Albert Dunlop

Personal information
- Date of birth: 21 April 1932
- Place of birth: Liverpool, England
- Date of death: 6 March 1990 (aged 57)
- Position: Goalkeeper

Senior career*
- Years: Team / Apps / (Gls)
- 1950–1963: Everton / 231 / (0)
- 1963–1965: Wrexham / 15 / (0)
- 1965–1966: Rhyl / ?

Managerial career
- 1965–1966: Rhyl(player-manager)

= Albert Dunlop =

English Football Player

Albert Dunlop (21 April 1932 – 6 March 1990) was an English football goalkeeper.

==Football career==
Signed by Everton as a junior in 1950, Dunlop had to wait until October 1956, to make his debut when he replaced Jimmy O'Neill at Old Trafford. It was to be remarkable debut for him, Manchester United were the reigning League Champions and had been unbeaten in the last 26 games but Everton won 5–2. In the next game Arsenal were beaten 4–0 and Dunlop kept his place until the end of the season.
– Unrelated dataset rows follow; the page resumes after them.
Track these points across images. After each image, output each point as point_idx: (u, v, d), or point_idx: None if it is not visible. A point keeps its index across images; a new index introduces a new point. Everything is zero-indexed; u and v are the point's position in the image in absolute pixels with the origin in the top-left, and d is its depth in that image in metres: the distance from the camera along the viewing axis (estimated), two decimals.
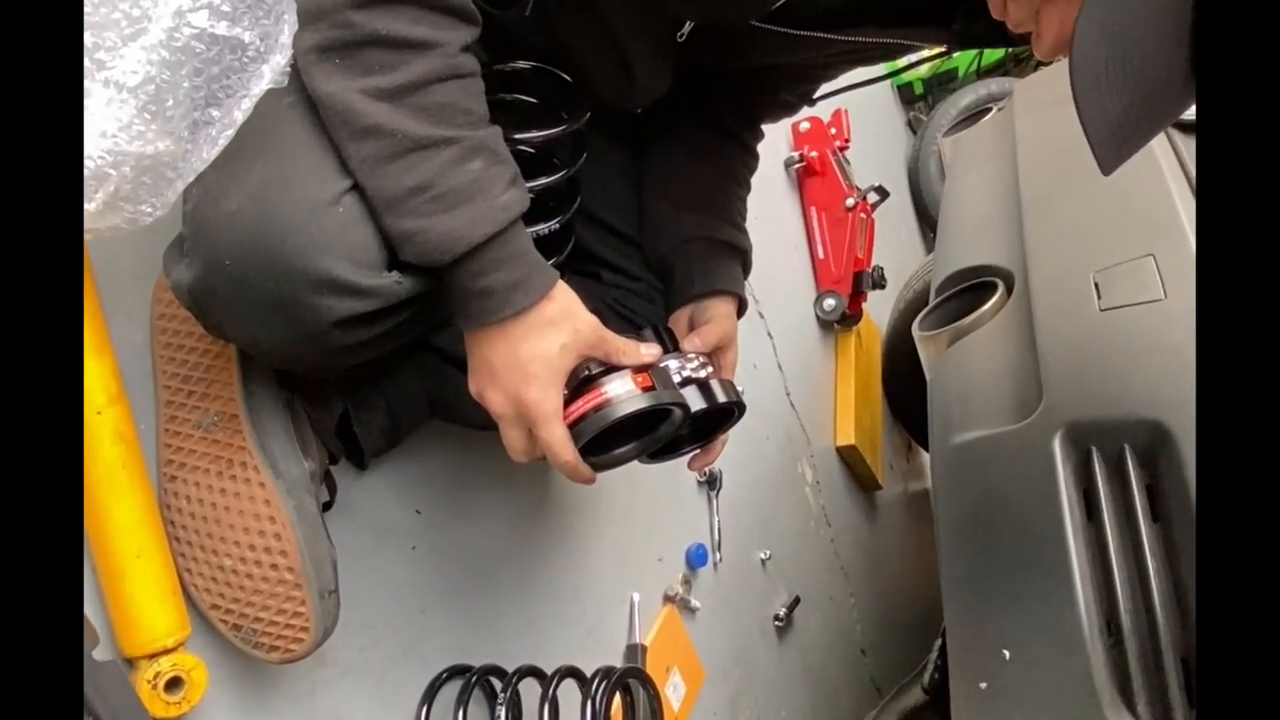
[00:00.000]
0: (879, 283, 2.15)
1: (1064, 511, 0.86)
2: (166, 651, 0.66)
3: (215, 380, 0.70)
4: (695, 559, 1.41)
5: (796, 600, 1.69)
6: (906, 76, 3.50)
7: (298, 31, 0.59)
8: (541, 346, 0.67)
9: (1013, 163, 1.36)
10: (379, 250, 0.62)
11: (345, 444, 0.82)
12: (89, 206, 0.58)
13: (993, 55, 3.25)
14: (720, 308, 0.92)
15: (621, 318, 0.95)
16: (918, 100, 3.62)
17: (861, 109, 2.62)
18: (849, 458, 2.12)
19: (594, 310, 0.71)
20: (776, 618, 1.64)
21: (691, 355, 0.84)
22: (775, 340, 1.91)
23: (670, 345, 0.86)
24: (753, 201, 1.02)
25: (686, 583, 1.39)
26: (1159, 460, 0.83)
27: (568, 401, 0.71)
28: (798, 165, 2.18)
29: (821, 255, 2.18)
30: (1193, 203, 1.03)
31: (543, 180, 0.79)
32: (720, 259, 0.95)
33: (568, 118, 0.81)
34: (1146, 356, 0.87)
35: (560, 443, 0.69)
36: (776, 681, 1.61)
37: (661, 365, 0.78)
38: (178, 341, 0.71)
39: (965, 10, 0.77)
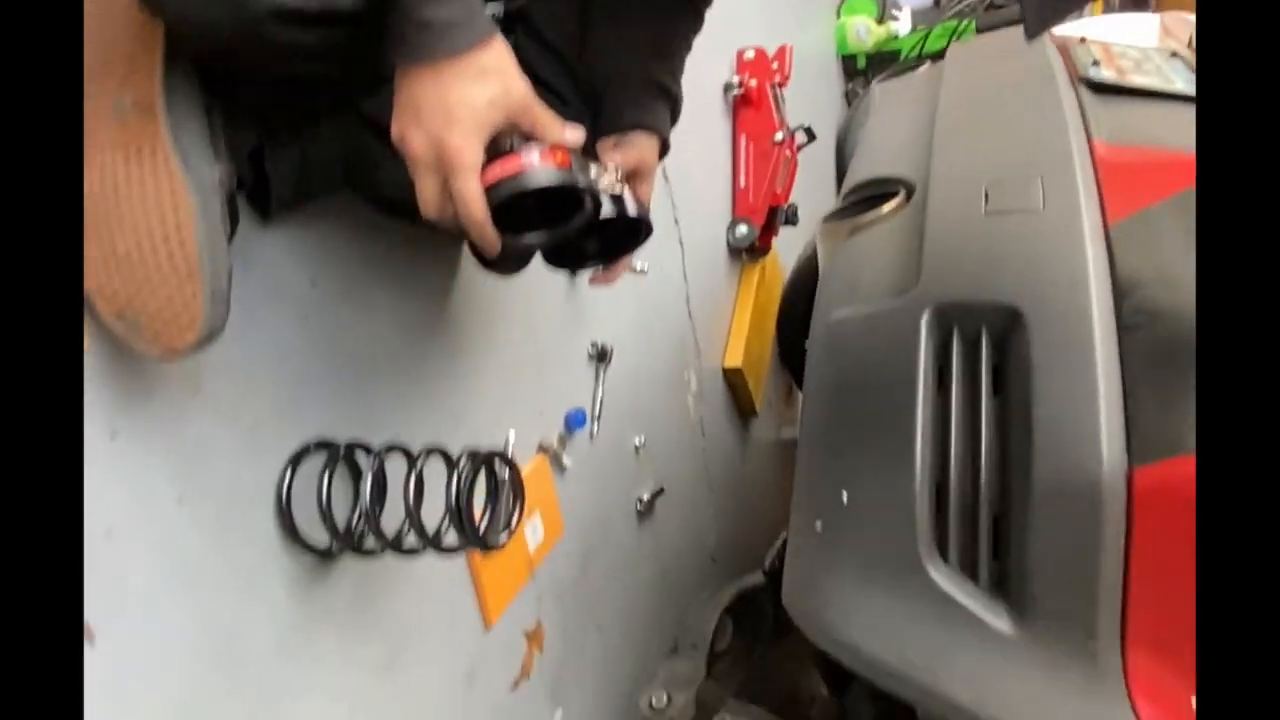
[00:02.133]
0: (791, 219, 2.23)
1: (918, 380, 0.94)
2: None
3: (137, 69, 0.69)
4: (574, 422, 1.46)
5: (661, 491, 1.77)
6: (852, 48, 3.61)
7: None
8: (471, 93, 0.69)
9: (934, 105, 1.44)
10: None
11: (255, 176, 0.82)
12: None
13: (937, 41, 3.36)
14: (644, 140, 0.96)
15: None
16: (858, 75, 3.73)
17: (805, 72, 2.69)
18: (733, 380, 2.20)
19: None
20: (639, 501, 1.71)
21: (610, 168, 0.87)
22: (685, 250, 1.96)
23: (591, 157, 0.89)
24: (687, 121, 1.05)
25: (562, 442, 1.43)
26: (1009, 342, 0.91)
27: (485, 166, 0.73)
28: (736, 92, 2.23)
29: (743, 185, 2.24)
30: (1085, 147, 1.12)
31: None
32: (652, 99, 0.99)
33: None
34: (1016, 254, 0.96)
35: (474, 197, 0.71)
36: (629, 557, 1.68)
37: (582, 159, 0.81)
38: (103, 24, 0.70)
39: None
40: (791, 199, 2.28)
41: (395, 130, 0.72)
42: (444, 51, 0.67)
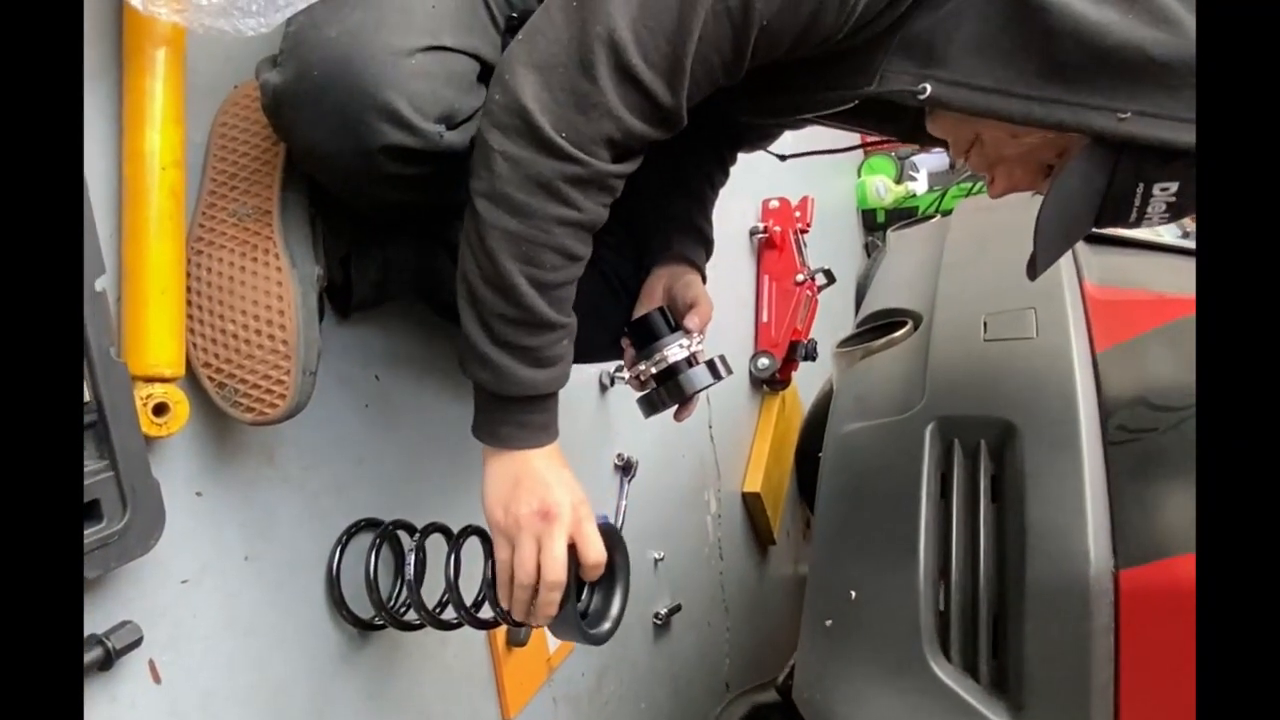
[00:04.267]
0: (811, 354, 2.35)
1: (923, 488, 1.02)
2: (162, 380, 0.76)
3: (258, 182, 0.83)
4: None
5: (678, 607, 1.80)
6: (872, 203, 3.84)
7: (493, 208, 0.74)
8: (556, 469, 0.84)
9: (940, 248, 1.58)
10: (433, 104, 0.77)
11: (343, 278, 0.95)
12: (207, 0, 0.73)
13: (952, 199, 3.57)
14: (696, 283, 1.08)
15: (600, 274, 1.10)
16: (878, 228, 3.95)
17: (827, 221, 2.88)
18: (752, 505, 2.26)
19: None
20: (656, 616, 1.75)
21: (696, 336, 0.99)
22: None
23: (673, 323, 1.00)
24: (715, 259, 1.19)
25: None
26: (1005, 453, 1.00)
27: None
28: (761, 236, 2.40)
29: (765, 319, 2.38)
30: (1076, 285, 1.24)
31: None
32: (691, 239, 1.13)
33: None
34: (1012, 375, 1.06)
35: (592, 537, 0.85)
36: (644, 674, 1.71)
37: (671, 362, 0.96)
38: (232, 145, 0.84)
39: (914, 118, 0.96)
40: (812, 335, 2.40)
41: (496, 504, 0.83)
42: (533, 445, 0.83)
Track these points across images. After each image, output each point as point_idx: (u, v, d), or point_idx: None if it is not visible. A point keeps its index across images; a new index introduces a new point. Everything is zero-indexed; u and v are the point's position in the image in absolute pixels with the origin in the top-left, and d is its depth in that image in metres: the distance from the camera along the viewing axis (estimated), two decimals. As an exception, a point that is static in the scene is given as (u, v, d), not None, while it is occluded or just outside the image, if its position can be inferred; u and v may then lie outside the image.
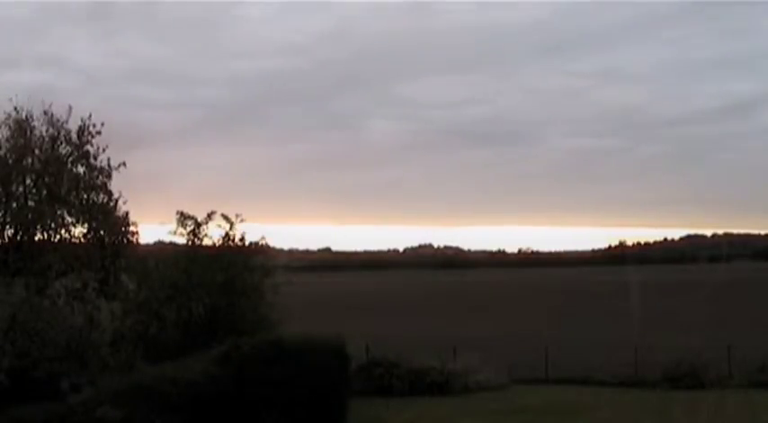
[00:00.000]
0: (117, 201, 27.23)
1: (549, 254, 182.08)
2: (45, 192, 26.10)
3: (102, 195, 26.92)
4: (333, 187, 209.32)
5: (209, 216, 27.67)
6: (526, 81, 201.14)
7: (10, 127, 26.08)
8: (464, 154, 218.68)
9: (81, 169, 26.69)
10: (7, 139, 26.06)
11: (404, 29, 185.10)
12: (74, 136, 26.50)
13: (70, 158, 26.57)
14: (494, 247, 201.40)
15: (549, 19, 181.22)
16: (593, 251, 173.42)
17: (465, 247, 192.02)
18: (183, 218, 27.63)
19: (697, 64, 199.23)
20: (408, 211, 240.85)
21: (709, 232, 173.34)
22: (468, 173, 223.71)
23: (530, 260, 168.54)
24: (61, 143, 26.49)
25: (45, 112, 26.28)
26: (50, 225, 25.79)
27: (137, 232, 28.02)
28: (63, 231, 26.16)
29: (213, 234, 27.87)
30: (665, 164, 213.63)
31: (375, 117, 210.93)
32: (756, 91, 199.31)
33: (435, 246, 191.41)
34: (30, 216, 25.62)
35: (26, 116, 26.14)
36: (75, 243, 26.31)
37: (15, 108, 26.06)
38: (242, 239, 27.90)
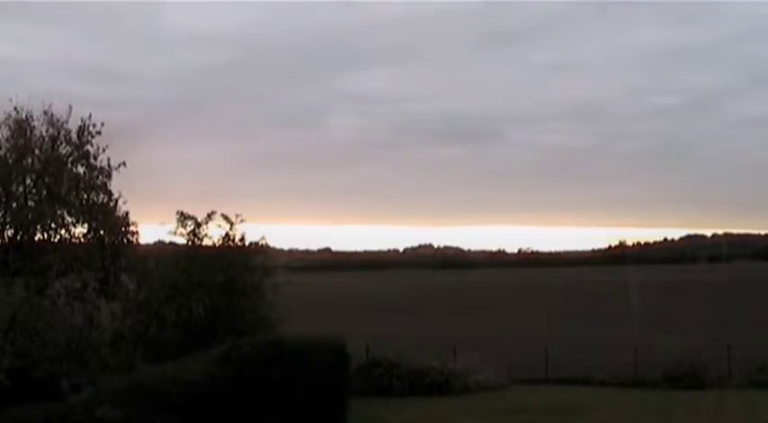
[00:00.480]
0: (117, 201, 27.30)
1: (549, 254, 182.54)
2: (45, 192, 26.11)
3: (102, 195, 26.95)
4: (308, 186, 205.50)
5: (209, 216, 27.68)
6: (480, 74, 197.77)
7: (10, 127, 26.10)
8: (433, 152, 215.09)
9: (81, 169, 26.73)
10: (7, 139, 26.09)
11: (333, 21, 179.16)
12: (74, 136, 26.54)
13: (70, 158, 26.59)
14: (494, 247, 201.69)
15: (499, 7, 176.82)
16: (593, 251, 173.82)
17: (465, 247, 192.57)
18: (183, 218, 27.63)
19: (660, 55, 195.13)
20: (400, 211, 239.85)
21: (709, 232, 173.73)
22: (445, 171, 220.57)
23: (530, 260, 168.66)
24: (61, 143, 26.51)
25: (45, 112, 26.34)
26: (50, 225, 25.81)
27: (137, 232, 28.10)
28: (63, 231, 26.19)
29: (213, 234, 27.93)
30: (644, 162, 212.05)
31: (333, 113, 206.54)
32: (719, 83, 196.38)
33: (435, 246, 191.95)
34: (30, 216, 25.62)
35: (26, 116, 26.17)
36: (75, 243, 26.33)
37: (15, 108, 26.12)
38: (242, 239, 27.92)
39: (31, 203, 26.07)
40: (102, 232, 26.82)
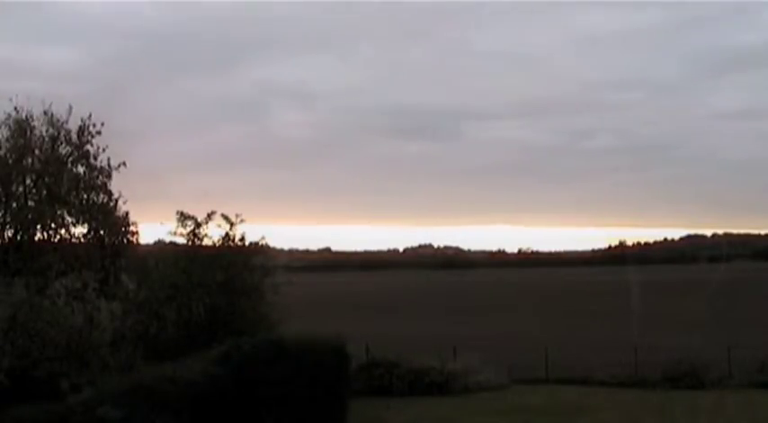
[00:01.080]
0: (117, 201, 27.32)
1: (549, 254, 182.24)
2: (45, 192, 26.13)
3: (102, 195, 26.98)
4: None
5: (209, 216, 27.70)
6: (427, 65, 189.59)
7: (10, 127, 26.12)
8: (415, 148, 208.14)
9: (81, 169, 26.76)
10: (7, 139, 26.11)
11: (245, 9, 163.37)
12: (74, 136, 26.57)
13: (70, 158, 26.62)
14: (494, 247, 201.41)
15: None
16: (593, 251, 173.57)
17: (465, 247, 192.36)
18: (183, 218, 27.65)
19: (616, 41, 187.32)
20: (400, 211, 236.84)
21: (709, 232, 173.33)
22: (441, 170, 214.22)
23: (530, 260, 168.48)
24: (61, 143, 26.54)
25: (45, 113, 26.36)
26: (50, 225, 25.83)
27: (137, 232, 28.12)
28: (63, 231, 26.22)
29: (213, 234, 27.95)
30: (633, 159, 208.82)
31: (275, 107, 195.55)
32: (683, 74, 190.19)
33: (435, 246, 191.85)
34: (30, 216, 25.64)
35: (26, 116, 26.18)
36: (75, 243, 26.36)
37: (15, 108, 26.13)
38: (242, 239, 27.93)
39: (31, 203, 26.08)
40: (102, 232, 26.84)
Dunlop was unchallenged for the goalkeeper's jersey for the next six years and in 1960–61 was an ever-present and helped the club to 5th in the first division, their highest post war position. The following season, he was to play in the first 29 games before being replaced by Gordon West as Everton started to build for the future.

Dunlop's last game for Everton was to be the club's best post war moment as they beat Fulham at Goodison Park to clinch the 1962–63 League title, during the summer he was to leave and joined Wrexham. He then joined Rhyl in September 1965 as a goalkeeper initially, and by February 1966 had been appointed full-time manager and commercial director of the club. He was quite a flamboyant character, and when the club was going through a rough patch he once selected himself as centre-forward to see what the problems were at first hand.

==Cricket career==
Dunlop made four appearances for Cheshire in the 1959 Minor Counties Championship.